The film was released on February 17, 1929. Due to the announcement of talking sequences in the press during the film's production before the final release many modern sources erroneously assume that the film was released as a Part-Talkie. However all period reviews of the final film state explicitly that the film is Synchronized and has no dialogue. An International Sound Version was made for export to non-English speaking audiences. This version survives in an Italian archive (Cineteca Italiana) and although the title card declares it to be a synchronized film ("il film sonoro") the print is mute. It is not known if the soundtrack discs for the foreign version survives. The Vitaphone soundtrack for the domestic version however will most likely synchronize with the film as there were no dialogue sequences in the domestic version.

The original running time of Seven Footprints to Satan is in question. In his book Thrills Untapped: Neglected Horror, Science Fiction and Fantasy Films, 1928-1936, Michael R. Pitts noted that most contemporary reviews stated the film had a 60 minute running time seemingly referring to the domestic sound version of the film. A silent version for theatres not yet wired for sound was produced but is no longer extant. The silent release is listed as 5,267 feet, 168 feet shorter than the sound release of 5,405 feet.

Pitts described the film as a "box office flop", with a gross of $129,950.

Pitts ignored the title card in extant print from Cineteca Italiana which clearly states "il film sonoro" which translated is that the film is synchronized with sound.
------------------------------------------------------------
• **Action item A**
Which lengths in feet does the passage on Seven Footprints to Satan give? List each one.
• **Action item B**
Could you proceed with the passage on the release of Seven Footprints to Satan, picking up after its last sentence?
None of the material is needed here.
------------------------------------------------------------
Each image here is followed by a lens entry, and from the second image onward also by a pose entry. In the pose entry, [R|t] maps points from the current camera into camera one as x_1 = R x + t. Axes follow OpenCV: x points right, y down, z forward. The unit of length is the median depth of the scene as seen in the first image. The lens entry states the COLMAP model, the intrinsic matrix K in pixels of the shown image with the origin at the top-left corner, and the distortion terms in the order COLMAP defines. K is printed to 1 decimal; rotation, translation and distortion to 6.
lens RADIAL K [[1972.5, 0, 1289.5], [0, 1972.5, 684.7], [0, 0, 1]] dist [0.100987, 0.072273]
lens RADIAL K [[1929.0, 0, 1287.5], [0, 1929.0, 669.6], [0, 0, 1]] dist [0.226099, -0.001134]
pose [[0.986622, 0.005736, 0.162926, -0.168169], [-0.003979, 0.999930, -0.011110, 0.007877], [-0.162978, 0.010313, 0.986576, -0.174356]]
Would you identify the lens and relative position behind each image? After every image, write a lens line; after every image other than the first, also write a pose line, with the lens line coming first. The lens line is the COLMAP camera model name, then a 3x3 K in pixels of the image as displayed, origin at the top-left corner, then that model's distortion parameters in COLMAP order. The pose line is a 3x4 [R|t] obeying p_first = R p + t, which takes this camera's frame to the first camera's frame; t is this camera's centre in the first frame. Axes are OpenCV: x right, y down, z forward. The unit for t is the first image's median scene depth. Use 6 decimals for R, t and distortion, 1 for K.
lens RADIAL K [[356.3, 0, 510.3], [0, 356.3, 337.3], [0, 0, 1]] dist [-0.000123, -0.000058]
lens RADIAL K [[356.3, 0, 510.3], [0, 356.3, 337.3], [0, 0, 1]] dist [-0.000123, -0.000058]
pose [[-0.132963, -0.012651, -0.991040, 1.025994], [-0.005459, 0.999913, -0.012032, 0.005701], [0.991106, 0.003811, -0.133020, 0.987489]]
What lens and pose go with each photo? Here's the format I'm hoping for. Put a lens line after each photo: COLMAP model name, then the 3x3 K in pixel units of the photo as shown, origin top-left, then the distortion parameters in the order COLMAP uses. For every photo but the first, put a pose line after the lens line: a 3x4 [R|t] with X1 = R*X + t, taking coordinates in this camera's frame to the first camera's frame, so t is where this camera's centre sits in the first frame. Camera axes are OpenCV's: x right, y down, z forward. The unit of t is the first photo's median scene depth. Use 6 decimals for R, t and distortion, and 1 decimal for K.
------------------------------------------------------------
• **Task answer A**
- 5,267 feet (the silent release)
- 168 feet (how much shorter the silent release is than the sound release)
- 5,405 feet (the sound release)

• **Task answer B**
==Critical response==
Pitts described that contemporary critics were overall "not impressed" with Seven Footprints to Satan. A review in Film Daily described the film as a "has of weird and wild doings in a mysterious house with a lot of phony thrills." Movie Age opined that "Maybe we haven't seen all the so-called mystery-drama-thrillers so far released, but of those what we have seen, this Seven Footprints to Satan is one of the poorest. There is not a convincing situation in it, and the explanation of it all at the end takes the cake...no rhyme or reason." A review in Variety similarly called the film "all hokum", noting "another of those fright producers, wholly baffling from start to finish. An utterly moronic sound film appealing to all the passions." One reviewer in Photoplay stated that they loved the title of the film but found it "just a hodgepodge mystery story"

A review in Harrison's Reports commented that "People will no doubt enjoy this picture provided they don't take it seriously. It is one of the wildest mystery trapdoor melodramas that has been produced in many a moon."